Настя с улыбкой поднялась, протянула руки. Граф расцеловал ее, обернулся к хору:
— А где Смоляков? — И прежде чем Яков Васильев успел ему ответить, сам нашел глазами Илью. — А, вот он! Ну, помнишь, как меня чуть на тот свет не отправил?
Илья растерянно промолчал, подумав: надо же, не забыл, сукин сын… Но Воронин рассмеялся и протянул руку:
— Не пугайся, сын степей, кто старое помянет — тому глаз вон. Признаться, я сам был виноват тогда. Ну, други, — за встречу! Яков Васильич, уважь старинного приятеля — «Не вечернюю»! И пусть моя Зина запевает!
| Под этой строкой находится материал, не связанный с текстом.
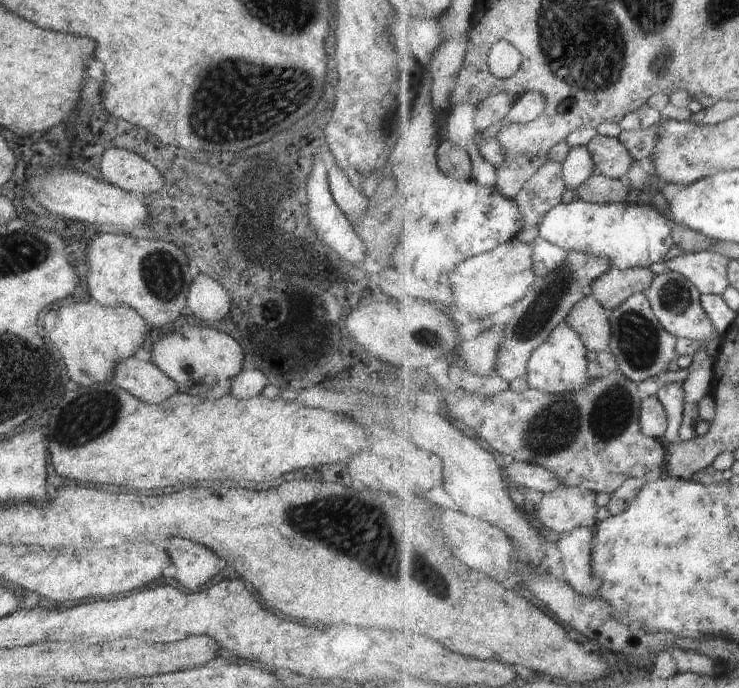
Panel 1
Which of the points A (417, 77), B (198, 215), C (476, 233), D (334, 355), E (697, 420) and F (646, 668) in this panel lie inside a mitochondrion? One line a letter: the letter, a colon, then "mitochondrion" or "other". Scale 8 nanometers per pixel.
A: other
B: other
C: other
D: other
E: other
F: other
Распрощались глубокой ночью. Господа устали так, что даже не поехали, как обычно, после закрытия ресторана в гости к цыганскому хору. Цыгане цепочкой спустились на улицу, где дожидались пролетки. Их провожал Осетров — прямой, строгий и ничуть не заспанный. Небо на востоке уже зеленело, во внутреннем дворе ресторана ныли коты, пахло сыростью и почему-то рыбой. Илью шатало от усталости, и не было сил даже удивляться на Настьку, которая, о чем-то оживленно разговаривала с Митро, словно и не пела ночь напролет. Не к добру все это, только и подумал снова Илья, забираясь в пролетку и усаживаясь рядом с Кузьмой. А тот то ли спал, то ли притворялся — лохматая голова его упала на грудь, синяк на скуле, с которого давно стерлась мука, был заметен даже в темноте. Илья вполголоса окликнул друга, но он не отозвался. В передней пролетке слышались сонные смешки, кто-то зевал — там рассаживались молодые цыганки. «А я ему говорю: барин, не забыли, что просила?» — донесся до Ильи чей-то веселый голос.